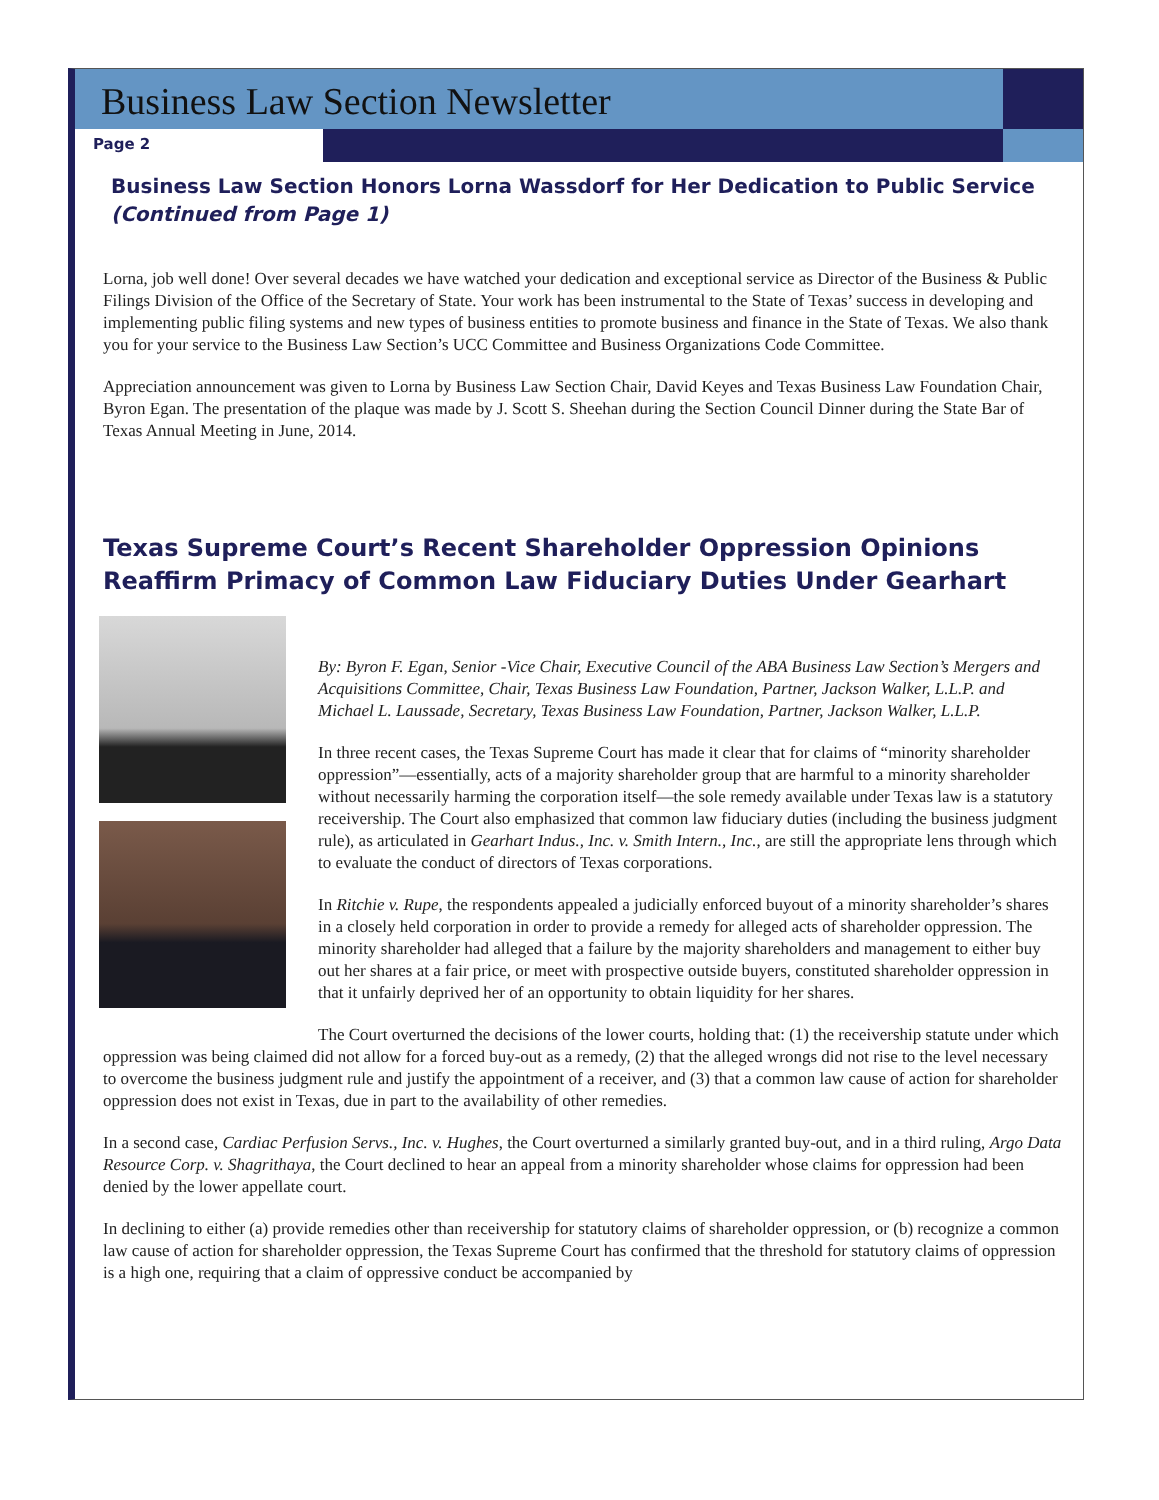Business Law Section Newsletter
Page 2
Business Law Section Honors Lorna Wassdorf for Her Dedication to Public Service (Continued from Page 1)
Lorna, job well done! Over several decades we have watched your dedication and exceptional service as Director of the Business & Public Filings Division of the Office of the Secretary of State. Your work has been instrumental to the State of Texas’ success in developing and implementing public filing systems and new types of business entities to promote business and finance in the State of Texas. We also thank you for your service to the Business Law Section’s UCC Committee and Business Organizations Code Committee.
Appreciation announcement was given to Lorna by Business Law Section Chair, David Keyes and Texas Business Law Foundation Chair, Byron Egan. The presentation of the plaque was made by J. Scott S. Sheehan during the Section Council Dinner during the State Bar of Texas Annual Meeting in June, 2014.
Texas Supreme Court’s Recent Shareholder Oppression Opinions Reaffirm Primacy of Common Law Fiduciary Duties Under Gearhart
By: Byron F. Egan, Senior -Vice Chair, Executive Council of the ABA Business Law Section’s Mergers and Acquisitions Committee, Chair, Texas Business Law Foundation, Partner, Jackson Walker, L.L.P. and Michael L. Laussade, Secretary, Texas Business Law Foundation, Partner, Jackson Walker, L.L.P.
In three recent cases, the Texas Supreme Court has made it clear that for claims of “minority shareholder oppression”—essentially, acts of a majority shareholder group that are harmful to a minority shareholder without necessarily harming the corporation itself—the sole remedy available under Texas law is a statutory receivership. The Court also emphasized that common law fiduciary duties (including the business judgment rule), as articulated in Gearhart Indus., Inc. v. Smith Intern., Inc., are still the appropriate lens through which to evaluate the conduct of directors of Texas corporations.
In Ritchie v. Rupe, the respondents appealed a judicially enforced buyout of a minority shareholder’s shares in a closely held corporation in order to provide a remedy for alleged acts of shareholder oppression. The minority shareholder had alleged that a failure by the majority shareholders and management to either buy out her shares at a fair price, or meet with prospective outside buyers, constituted shareholder oppression in that it unfairly deprived her of an opportunity to obtain liquidity for her shares.
The Court overturned the decisions of the lower courts, holding that: (1) the receivership statute under which oppression was being claimed did not allow for a forced buy-out as a remedy, (2) that the alleged wrongs did not rise to the level necessary to overcome the business judgment rule and justify the appointment of a receiver, and (3) that a common law cause of action for shareholder oppression does not exist in Texas, due in part to the availability of other remedies.
In a second case, Cardiac Perfusion Servs., Inc. v. Hughes, the Court overturned a similarly granted buy-out, and in a third ruling, Argo Data Resource Corp. v. Shagrithaya, the Court declined to hear an appeal from a minority shareholder whose claims for oppression had been denied by the lower appellate court.
In declining to either (a) provide remedies other than receivership for statutory claims of shareholder oppression, or (b) recognize a common law cause of action for shareholder oppression, the Texas Supreme Court has confirmed that the threshold for statutory claims of oppression is a high one, requiring that a claim of oppressive conduct be accompanied by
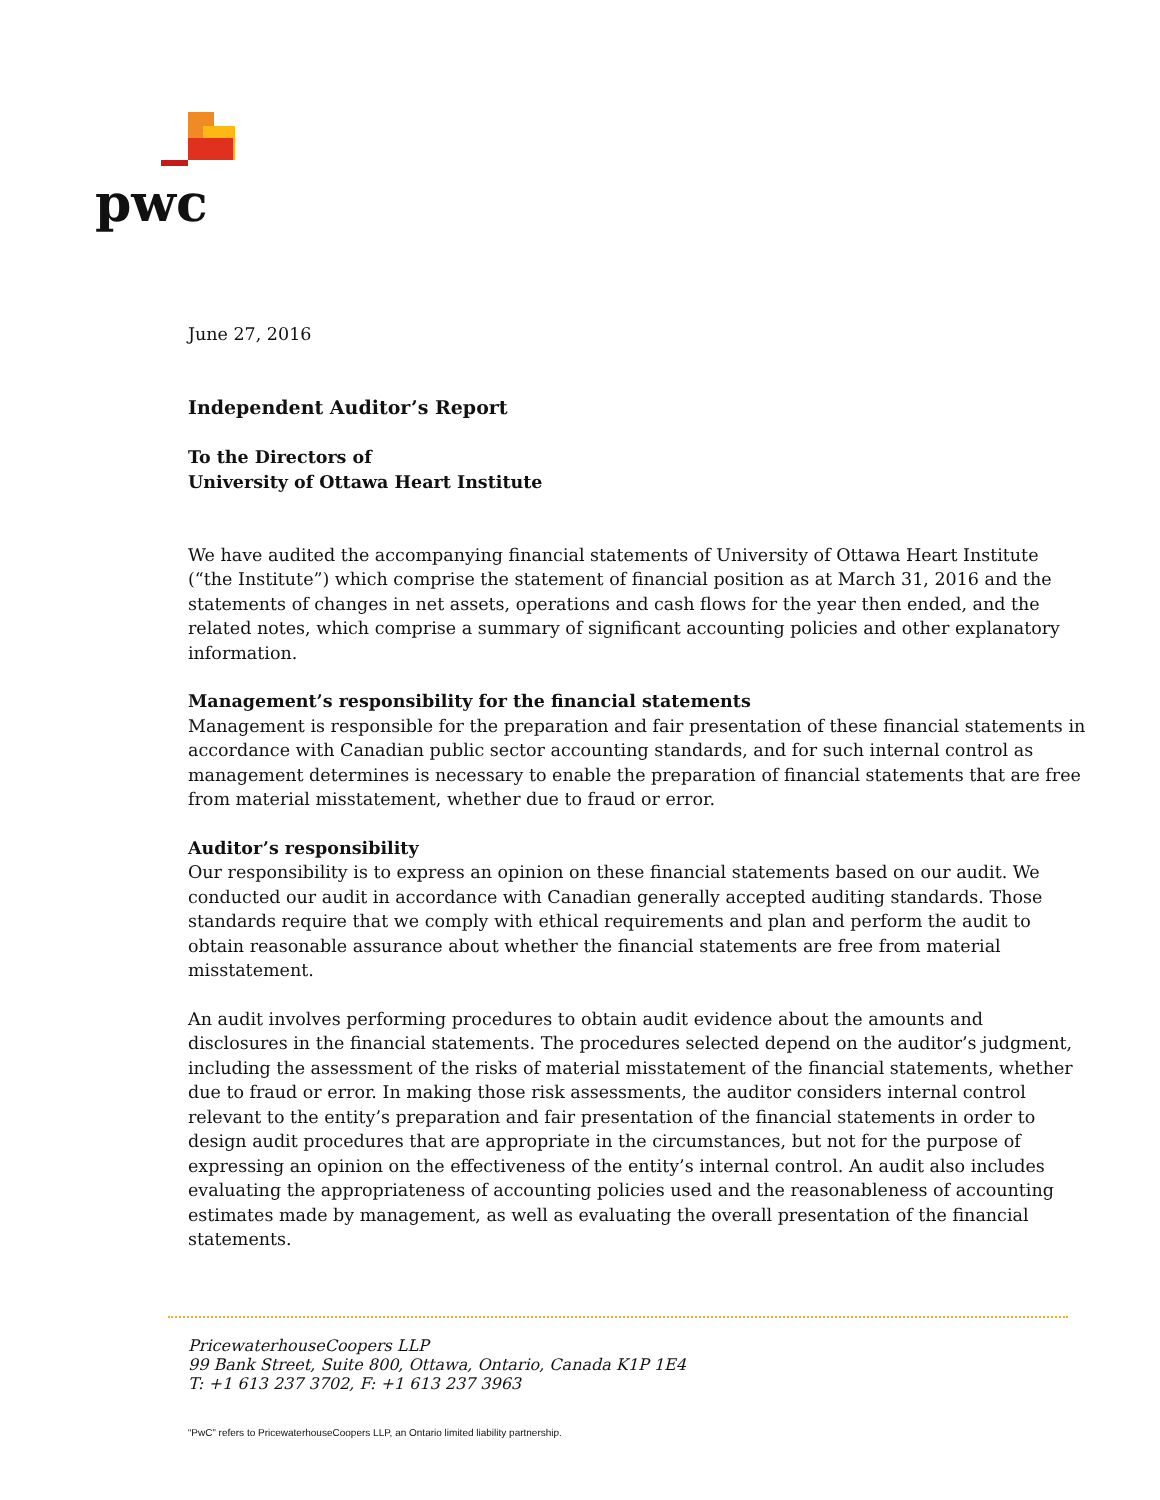pwc
June 27, 2016
Independent Auditor’s Report
To the Directors of
University of Ottawa Heart Institute
We have audited the accompanying financial statements of University of Ottawa Heart Institute (“the Institute”) which comprise the statement of financial position as at March 31, 2016 and the statements of changes in net assets, operations and cash flows for the year then ended, and the related notes, which comprise a summary of significant accounting policies and other explanatory information.
Management’s responsibility for the financial statements
Management is responsible for the preparation and fair presentation of these financial statements in accordance with Canadian public sector accounting standards, and for such internal control as management determines is necessary to enable the preparation of financial statements that are free from material misstatement, whether due to fraud or error.
Auditor’s responsibility
Our responsibility is to express an opinion on these financial statements based on our audit. We conducted our audit in accordance with Canadian generally accepted auditing standards. Those standards require that we comply with ethical requirements and plan and perform the audit to obtain reasonable assurance about whether the financial statements are free from material misstatement.
An audit involves performing procedures to obtain audit evidence about the amounts and disclosures in the financial statements. The procedures selected depend on the auditor’s judgment, including the assessment of the risks of material misstatement of the financial statements, whether due to fraud or error. In making those risk assessments, the auditor considers internal control relevant to the entity’s preparation and fair presentation of the financial statements in order to design audit procedures that are appropriate in the circumstances, but not for the purpose of expressing an opinion on the effectiveness of the entity’s internal control. An audit also includes evaluating the appropriateness of accounting policies used and the reasonableness of accounting estimates made by management, as well as evaluating the overall presentation of the financial statements.
PricewaterhouseCoopers LLP
99 Bank Street, Suite 800, Ottawa, Ontario, Canada K1P 1E4
T: +1 613 237 3702, F: +1 613 237 3963
“PwC” refers to PricewaterhouseCoopers LLP, an Ontario limited liability partnership.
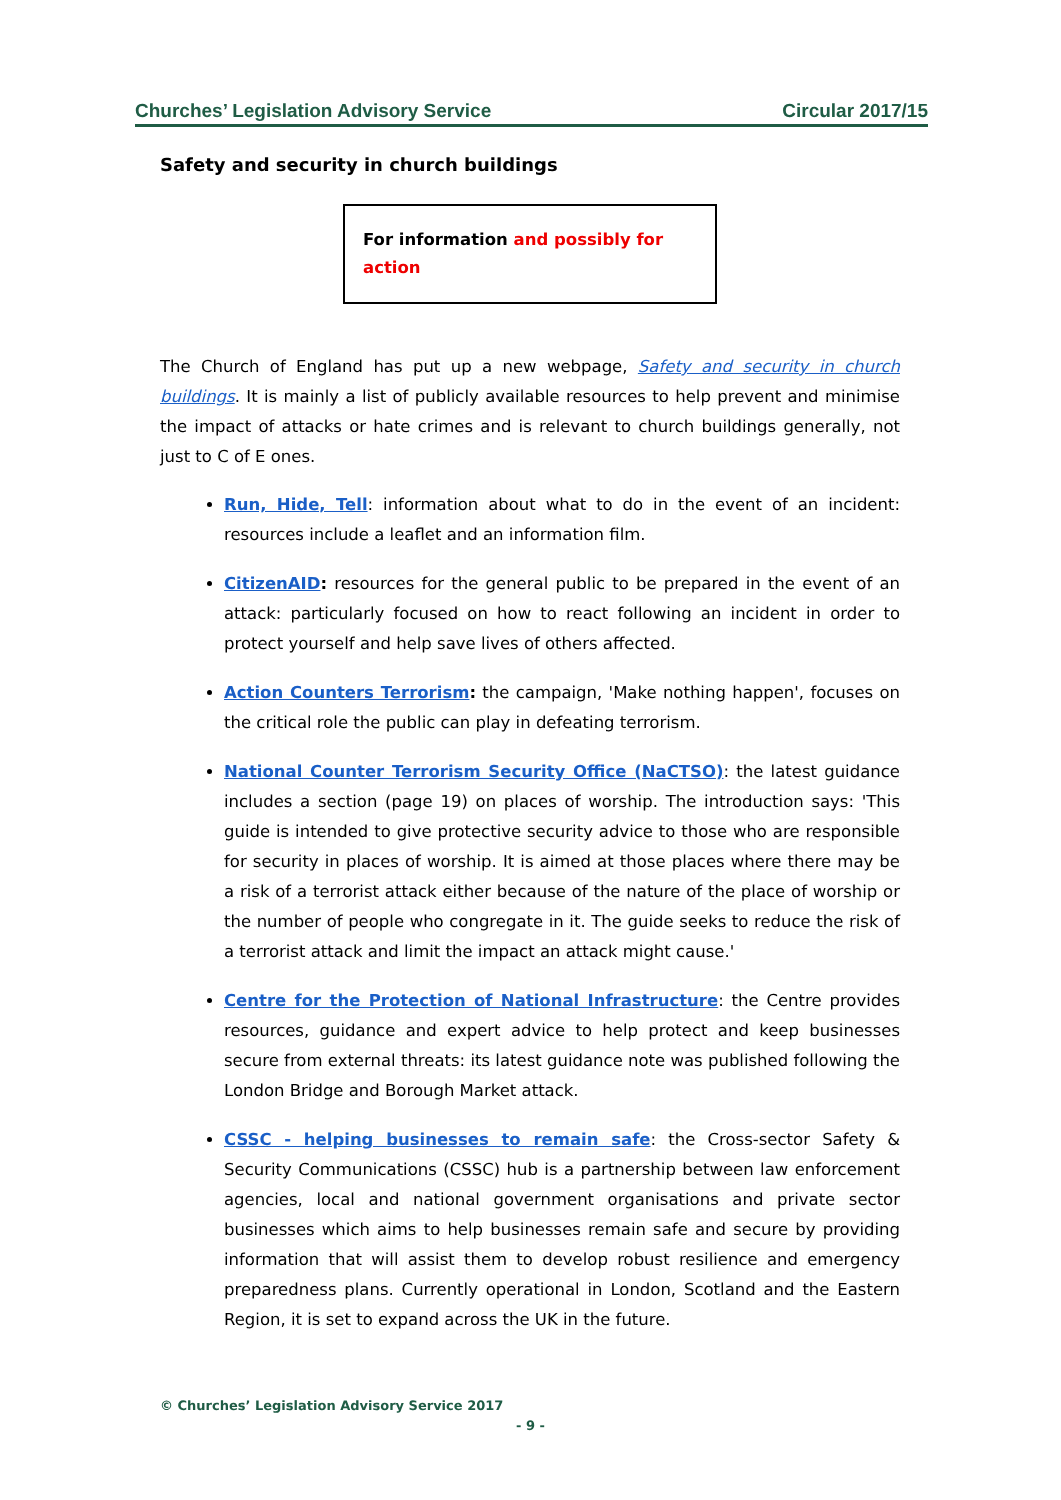Churches’ Legislation Advisory Service Circular 2017/15
Safety and security in church buildings
For information and possibly for action
The Church of England has put up a new webpage, Safety and security in church buildings. It is mainly a list of publicly available resources to help prevent and minimise the impact of attacks or hate crimes and is relevant to church buildings generally, not just to C of E ones.
Run, Hide, Tell: information about what to do in the event of an incident: resources include a leaflet and an information film.
CitizenAID: resources for the general public to be prepared in the event of an attack: particularly focused on how to react following an incident in order to protect yourself and help save lives of others affected.
Action Counters Terrorism: the campaign, 'Make nothing happen', focuses on the critical role the public can play in defeating terrorism.
National Counter Terrorism Security Office (NaCTSO): the latest guidance includes a section (page 19) on places of worship. The introduction says: 'This guide is intended to give protective security advice to those who are responsible for security in places of worship. It is aimed at those places where there may be a risk of a terrorist attack either because of the nature of the place of worship or the number of people who congregate in it. The guide seeks to reduce the risk of a terrorist attack and limit the impact an attack might cause.'
Centre for the Protection of National Infrastructure: the Centre provides resources, guidance and expert advice to help protect and keep businesses secure from external threats: its latest guidance note was published following the London Bridge and Borough Market attack.
CSSC - helping businesses to remain safe: the Cross-sector Safety & Security Communications (CSSC) hub is a partnership between law enforcement agencies, local and national government organisations and private sector businesses which aims to help businesses remain safe and secure by providing information that will assist them to develop robust resilience and emergency preparedness plans. Currently operational in London, Scotland and the Eastern Region, it is set to expand across the UK in the future.
© Churches’ Legislation Advisory Service 2017
- 9 -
•••
Assignment
Repeat the data exactly. Pictures should not appear.

Result for this exercise
Business Law Section Newsletter
Page 2
Business Law Section Honors Lorna Wassdorf for Her Dedication to Public Service (Continued from Page 1)
Lorna, job well done! Over several decades we have watched your dedication and exceptional service as Director of the Business & Public Filings Division of the Office of the Secretary of State. Your work has been instrumental to the State of Texas’ success in developing and implementing public filing systems and new types of business entities to promote business and finance in the State of Texas. We also thank you for your service to the Business Law Section’s UCC Committee and Business Organizations Code Committee.
Appreciation announcement was given to Lorna by Business Law Section Chair, David Keyes and Texas Business Law Foundation Chair, Byron Egan. The presentation of the plaque was made by J. Scott S. Sheehan during the Section Council Dinner during the State Bar of Texas Annual Meeting in June, 2014.
Texas Supreme Court’s Recent Shareholder Oppression Opinions Reaffirm Primacy of Common Law Fiduciary Duties Under Gearhart
By: Byron F. Egan, Senior -Vice Chair, Executive Council of the ABA Business Law Section’s Mergers and Acquisitions Committee, Chair, Texas Business Law Foundation, Partner, Jackson Walker, L.L.P. and Michael L. Laussade, Secretary, Texas Business Law Foundation, Partner, Jackson Walker, L.L.P.
In three recent cases, the Texas Supreme Court has made it clear that for claims of “minority shareholder oppression”—essentially, acts of a majority shareholder group that are harmful to a minority shareholder without necessarily harming the corporation itself—the sole remedy available under Texas law is a statutory receivership. The Court also emphasized that common law fiduciary duties (including the business judgment rule), as articulated in Gearhart Indus., Inc. v. Smith Intern., Inc., are still the appropriate lens through which to evaluate the conduct of directors of Texas corporations.
In Ritchie v. Rupe, the respondents appealed a judicially enforced buyout of a minority shareholder’s shares in a closely held corporation in order to provide a remedy for alleged acts of shareholder oppression. The minority shareholder had alleged that a failure by the majority shareholders and management to either buy out her shares at a fair price, or meet with prospective outside buyers, constituted shareholder oppression in that it unfairly deprived her of an opportunity to obtain liquidity for her shares.
The Court overturned the decisions of the lower courts, holding that: (1) the receivership statute under which oppression was being claimed did not allow for a forced buy-out as a remedy, (2) that the alleged wrongs did not rise to the level necessary to overcome the business judgment rule and justify the appointment of a receiver, and (3) that a common law cause of action for shareholder oppression does not exist in Texas, due in part to the availability of other remedies.
In a second case, Cardiac Perfusion Servs., Inc. v. Hughes, the Court overturned a similarly granted buy-out, and in a third ruling, Argo Data Resource Corp. v. Shagrithaya, the Court declined to hear an appeal from a minority shareholder whose claims for oppression had been denied by the lower appellate court.
In declining to either (a) provide remedies other than receivership for statutory claims of shareholder oppression, or (b) recognize a common law cause of action for shareholder oppression, the Texas Supreme Court has confirmed that the threshold for statutory claims of oppression is a high one, requiring that a claim of oppressive conduct be accompanied by
pwc
June 27, 2016
Independent Auditor’s Report
To the Directors of
University of Ottawa Heart Institute
We have audited the accompanying financial statements of University of Ottawa Heart Institute (“the Institute”) which comprise the statement of financial position as at March 31, 2016 and the statements of changes in net assets, operations and cash flows for the year then ended, and the related notes, which comprise a summary of significant accounting policies and other explanatory information.
Management’s responsibility for the financial statements
Management is responsible for the preparation and fair presentation of these financial statements in accordance with Canadian public sector accounting standards, and for such internal control as management determines is necessary to enable the preparation of financial statements that are free from material misstatement, whether due to fraud or error.
Auditor’s responsibility
Our responsibility is to express an opinion on these financial statements based on our audit. We conducted our audit in accordance with Canadian generally accepted auditing standards. Those standards require that we comply with ethical requirements and plan and perform the audit to obtain reasonable assurance about whether the financial statements are free from material misstatement.
An audit involves performing procedures to obtain audit evidence about the amounts and disclosures in the financial statements. The procedures selected depend on the auditor’s judgment, including the assessment of the risks of material misstatement of the financial statements, whether due to fraud or error. In making those risk assessments, the auditor considers internal control relevant to the entity’s preparation and fair presentation of the financial statements in order to design audit procedures that are appropriate in the circumstances, but not for the purpose of expressing an opinion on the effectiveness of the entity’s internal control. An audit also includes evaluating the appropriateness of accounting policies used and the reasonableness of accounting estimates made by management, as well as evaluating the overall presentation of the financial statements.
PricewaterhouseCoopers LLP
99 Bank Street, Suite 800, Ottawa, Ontario, Canada K1P 1E4
T: +1 613 237 3702, F: +1 613 237 3963
“PwC” refers to PricewaterhouseCoopers LLP, an Ontario limited liability partnership.
Churches’ Legislation Advisory Service Circular 2017/15
Safety and security in church buildings
For information and possibly for action
The Church of England has put up a new webpage, Safety and security in church buildings. It is mainly a list of publicly available resources to help prevent and minimise the impact of attacks or hate crimes and is relevant to church buildings generally, not just to C of E ones.
Run, Hide, Tell: information about what to do in the event of an incident: resources include a leaflet and an information film.
CitizenAID: resources for the general public to be prepared in the event of an attack: particularly focused on how to react following an incident in order to protect yourself and help save lives of others affected.
Action Counters Terrorism: the campaign, 'Make nothing happen', focuses on the critical role the public can play in defeating terrorism.
National Counter Terrorism Security Office (NaCTSO): the latest guidance includes a section (page 19) on places of worship. The introduction says: 'This guide is intended to give protective security advice to those who are responsible for security in places of worship. It is aimed at those places where there may be a risk of a terrorist attack either because of the nature of the place of worship or the number of people who congregate in it. The guide seeks to reduce the risk of a terrorist attack and limit the impact an attack might cause.'
Centre for the Protection of National Infrastructure: the Centre provides resources, guidance and expert advice to help protect and keep businesses secure from external threats: its latest guidance note was published following the London Bridge and Borough Market attack.
CSSC - helping businesses to remain safe: the Cross-sector Safety & Security Communications (CSSC) hub is a partnership between law enforcement agencies, local and national government organisations and private sector businesses which aims to help businesses remain safe and secure by providing information that will assist them to develop robust resilience and emergency preparedness plans. Currently operational in London, Scotland and the Eastern Region, it is set to expand across the UK in the future.
© Churches’ Legislation Advisory Service 2017
- 9 -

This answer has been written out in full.